▶ Work request: Please repeat the line that contains "M 3,1143 L 174,1274" and every line after it, exactly, through the end of the records.

-------- Exercise data --------

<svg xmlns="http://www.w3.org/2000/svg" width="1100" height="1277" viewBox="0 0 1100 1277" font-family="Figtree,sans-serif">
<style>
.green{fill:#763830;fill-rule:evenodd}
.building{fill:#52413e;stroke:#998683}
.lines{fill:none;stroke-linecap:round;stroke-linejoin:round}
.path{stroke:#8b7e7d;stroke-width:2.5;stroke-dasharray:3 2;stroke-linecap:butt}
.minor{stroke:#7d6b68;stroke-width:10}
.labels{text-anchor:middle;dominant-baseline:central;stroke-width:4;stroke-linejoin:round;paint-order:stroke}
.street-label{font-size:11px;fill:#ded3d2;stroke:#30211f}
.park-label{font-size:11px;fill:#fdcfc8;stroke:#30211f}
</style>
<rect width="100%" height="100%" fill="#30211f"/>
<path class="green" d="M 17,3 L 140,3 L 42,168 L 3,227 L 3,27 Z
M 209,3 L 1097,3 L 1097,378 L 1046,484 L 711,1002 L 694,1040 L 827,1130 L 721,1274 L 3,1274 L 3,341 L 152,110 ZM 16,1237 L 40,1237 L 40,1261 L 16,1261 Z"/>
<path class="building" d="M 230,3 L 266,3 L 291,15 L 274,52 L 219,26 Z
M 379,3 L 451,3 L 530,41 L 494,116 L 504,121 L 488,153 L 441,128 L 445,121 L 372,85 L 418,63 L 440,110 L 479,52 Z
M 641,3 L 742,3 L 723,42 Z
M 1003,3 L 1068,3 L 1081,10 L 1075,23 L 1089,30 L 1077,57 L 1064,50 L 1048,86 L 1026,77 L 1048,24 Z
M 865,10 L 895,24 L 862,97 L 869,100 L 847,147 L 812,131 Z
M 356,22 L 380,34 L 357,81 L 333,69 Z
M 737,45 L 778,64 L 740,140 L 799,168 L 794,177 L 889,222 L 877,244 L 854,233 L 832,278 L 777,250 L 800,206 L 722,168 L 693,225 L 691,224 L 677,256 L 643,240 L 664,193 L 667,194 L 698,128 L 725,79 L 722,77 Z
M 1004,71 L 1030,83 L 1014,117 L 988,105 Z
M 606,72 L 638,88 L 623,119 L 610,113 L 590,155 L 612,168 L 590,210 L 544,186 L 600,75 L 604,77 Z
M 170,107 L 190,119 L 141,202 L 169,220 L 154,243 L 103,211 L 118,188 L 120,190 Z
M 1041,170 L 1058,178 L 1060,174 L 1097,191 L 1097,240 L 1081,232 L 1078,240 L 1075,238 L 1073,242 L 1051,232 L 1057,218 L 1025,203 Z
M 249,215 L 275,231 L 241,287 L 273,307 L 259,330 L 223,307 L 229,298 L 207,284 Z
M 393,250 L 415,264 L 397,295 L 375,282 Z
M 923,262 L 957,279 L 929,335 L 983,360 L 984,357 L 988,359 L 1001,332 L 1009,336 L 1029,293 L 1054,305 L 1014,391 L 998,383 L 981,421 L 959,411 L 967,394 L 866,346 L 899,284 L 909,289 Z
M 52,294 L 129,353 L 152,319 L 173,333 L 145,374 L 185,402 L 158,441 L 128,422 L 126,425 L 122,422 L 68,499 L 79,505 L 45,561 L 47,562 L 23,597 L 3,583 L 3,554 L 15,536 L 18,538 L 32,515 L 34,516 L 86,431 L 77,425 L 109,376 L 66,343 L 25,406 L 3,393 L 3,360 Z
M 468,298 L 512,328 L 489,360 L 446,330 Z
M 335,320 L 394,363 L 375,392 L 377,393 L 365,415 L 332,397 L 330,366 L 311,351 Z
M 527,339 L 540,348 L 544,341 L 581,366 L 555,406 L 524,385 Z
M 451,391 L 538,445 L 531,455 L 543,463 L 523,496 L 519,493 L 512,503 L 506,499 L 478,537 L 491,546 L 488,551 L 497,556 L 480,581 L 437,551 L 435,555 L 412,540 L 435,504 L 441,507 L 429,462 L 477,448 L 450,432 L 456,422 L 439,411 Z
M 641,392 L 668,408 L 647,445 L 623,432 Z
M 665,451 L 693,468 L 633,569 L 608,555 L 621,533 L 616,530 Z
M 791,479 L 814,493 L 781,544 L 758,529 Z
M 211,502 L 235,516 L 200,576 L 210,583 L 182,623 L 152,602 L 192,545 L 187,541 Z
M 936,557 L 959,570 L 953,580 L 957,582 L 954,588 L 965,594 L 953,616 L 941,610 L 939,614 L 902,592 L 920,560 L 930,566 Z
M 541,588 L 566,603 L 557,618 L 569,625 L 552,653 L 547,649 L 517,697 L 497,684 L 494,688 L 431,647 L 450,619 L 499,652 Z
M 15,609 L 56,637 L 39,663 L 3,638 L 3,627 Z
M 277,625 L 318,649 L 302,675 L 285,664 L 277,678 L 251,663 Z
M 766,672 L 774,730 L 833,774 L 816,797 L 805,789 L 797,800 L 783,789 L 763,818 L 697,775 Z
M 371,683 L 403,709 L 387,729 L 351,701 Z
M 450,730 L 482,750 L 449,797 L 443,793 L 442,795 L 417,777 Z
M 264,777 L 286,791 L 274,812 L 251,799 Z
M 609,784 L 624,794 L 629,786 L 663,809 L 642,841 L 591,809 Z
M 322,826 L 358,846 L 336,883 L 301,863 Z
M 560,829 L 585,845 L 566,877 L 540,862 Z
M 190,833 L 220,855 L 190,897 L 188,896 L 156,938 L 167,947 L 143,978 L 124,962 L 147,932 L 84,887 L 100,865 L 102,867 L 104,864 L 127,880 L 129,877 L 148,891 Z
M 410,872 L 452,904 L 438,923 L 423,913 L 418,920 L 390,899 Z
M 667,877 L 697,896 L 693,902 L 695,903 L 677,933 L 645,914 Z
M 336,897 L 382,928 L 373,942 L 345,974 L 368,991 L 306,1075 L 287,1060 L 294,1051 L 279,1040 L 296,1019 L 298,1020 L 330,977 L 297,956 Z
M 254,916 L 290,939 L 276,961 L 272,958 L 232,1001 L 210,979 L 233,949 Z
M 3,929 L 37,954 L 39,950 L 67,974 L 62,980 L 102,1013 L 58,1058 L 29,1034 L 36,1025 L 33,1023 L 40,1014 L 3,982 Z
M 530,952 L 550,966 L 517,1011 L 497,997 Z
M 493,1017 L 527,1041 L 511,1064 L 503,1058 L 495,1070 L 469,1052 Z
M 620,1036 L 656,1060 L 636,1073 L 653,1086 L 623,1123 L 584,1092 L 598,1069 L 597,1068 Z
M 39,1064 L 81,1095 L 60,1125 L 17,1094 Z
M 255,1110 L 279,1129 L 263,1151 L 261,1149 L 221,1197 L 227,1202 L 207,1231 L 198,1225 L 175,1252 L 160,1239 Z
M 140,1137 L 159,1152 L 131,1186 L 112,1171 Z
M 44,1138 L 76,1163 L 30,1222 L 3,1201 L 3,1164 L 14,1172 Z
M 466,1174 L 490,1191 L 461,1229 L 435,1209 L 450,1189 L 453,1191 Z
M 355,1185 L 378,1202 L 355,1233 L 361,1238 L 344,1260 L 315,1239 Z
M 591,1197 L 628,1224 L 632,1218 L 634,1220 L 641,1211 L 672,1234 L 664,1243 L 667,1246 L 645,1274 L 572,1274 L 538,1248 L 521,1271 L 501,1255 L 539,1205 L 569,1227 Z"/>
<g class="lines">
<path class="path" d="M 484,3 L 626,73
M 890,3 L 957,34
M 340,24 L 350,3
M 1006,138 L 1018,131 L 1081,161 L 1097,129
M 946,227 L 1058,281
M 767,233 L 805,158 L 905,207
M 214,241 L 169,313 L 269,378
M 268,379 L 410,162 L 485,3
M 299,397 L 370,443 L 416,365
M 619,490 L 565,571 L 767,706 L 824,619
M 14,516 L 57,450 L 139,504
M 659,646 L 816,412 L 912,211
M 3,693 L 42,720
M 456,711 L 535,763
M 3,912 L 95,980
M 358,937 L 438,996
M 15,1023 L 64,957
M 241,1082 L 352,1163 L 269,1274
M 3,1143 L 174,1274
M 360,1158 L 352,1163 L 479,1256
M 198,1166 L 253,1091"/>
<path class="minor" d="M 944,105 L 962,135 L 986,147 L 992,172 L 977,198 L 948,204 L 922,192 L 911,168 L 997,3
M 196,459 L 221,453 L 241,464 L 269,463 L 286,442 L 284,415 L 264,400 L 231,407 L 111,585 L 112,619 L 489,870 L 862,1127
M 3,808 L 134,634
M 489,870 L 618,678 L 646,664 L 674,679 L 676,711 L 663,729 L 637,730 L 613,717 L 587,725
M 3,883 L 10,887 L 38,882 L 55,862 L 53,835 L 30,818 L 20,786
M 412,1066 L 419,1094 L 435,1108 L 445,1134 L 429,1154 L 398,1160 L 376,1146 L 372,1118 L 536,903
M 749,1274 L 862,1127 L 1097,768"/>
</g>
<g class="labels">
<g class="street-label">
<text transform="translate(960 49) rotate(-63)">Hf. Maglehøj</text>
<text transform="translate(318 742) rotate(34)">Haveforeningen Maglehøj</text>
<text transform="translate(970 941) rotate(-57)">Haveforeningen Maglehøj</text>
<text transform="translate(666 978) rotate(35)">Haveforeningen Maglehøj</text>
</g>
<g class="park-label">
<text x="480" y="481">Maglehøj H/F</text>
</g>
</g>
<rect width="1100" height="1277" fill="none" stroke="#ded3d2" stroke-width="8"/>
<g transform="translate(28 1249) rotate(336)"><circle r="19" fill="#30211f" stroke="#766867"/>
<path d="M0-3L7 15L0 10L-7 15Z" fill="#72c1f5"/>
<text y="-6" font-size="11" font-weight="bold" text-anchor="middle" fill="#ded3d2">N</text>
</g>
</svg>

--------

▶ Problem solution:
M 3,1143 L 174,1274
M 360,1158 L 352,1163 L 479,1256
M 198,1166 L 253,1091"/>
<path class="minor" d="M 944,105 L 962,135 L 986,147 L 992,172 L 977,198 L 948,204 L 922,192 L 911,168 L 997,3
M 196,459 L 221,453 L 241,464 L 269,463 L 286,442 L 284,415 L 264,400 L 231,407 L 111,585 L 112,619 L 489,870 L 862,1127
M 3,808 L 134,634
M 489,870 L 618,678 L 646,664 L 674,679 L 676,711 L 663,729 L 637,730 L 613,717 L 587,725
M 3,883 L 10,887 L 38,882 L 55,862 L 53,835 L 30,818 L 20,786
M 412,1066 L 419,1094 L 435,1108 L 445,1134 L 429,1154 L 398,1160 L 376,1146 L 372,1118 L 536,903
M 749,1274 L 862,1127 L 1097,768"/>
</g>
<g class="labels">
<g class="street-label">
<text transform="translate(960 49) rotate(-63)">Hf. Maglehøj</text>
<text transform="translate(318 742) rotate(34)">Haveforeningen Maglehøj</text>
<text transform="translate(970 941) rotate(-57)">Haveforeningen Maglehøj</text>
<text transform="translate(666 978) rotate(35)">Haveforeningen Maglehøj</text>
</g>
<g class="park-label">
<text x="480" y="481">Maglehøj H/F</text>
</g>
</g>
<rect width="1100" height="1277" fill="none" stroke="#ded3d2" stroke-width="8"/>
<g transform="translate(28 1249) rotate(336)"><circle r="19" fill="#30211f" stroke="#766867"/>
<path d="M0-3L7 15L0 10L-7 15Z" fill="#72c1f5"/>
<text y="-6" font-size="11" font-weight="bold" text-anchor="middle" fill="#ded3d2">N</text>
</g>
</svg>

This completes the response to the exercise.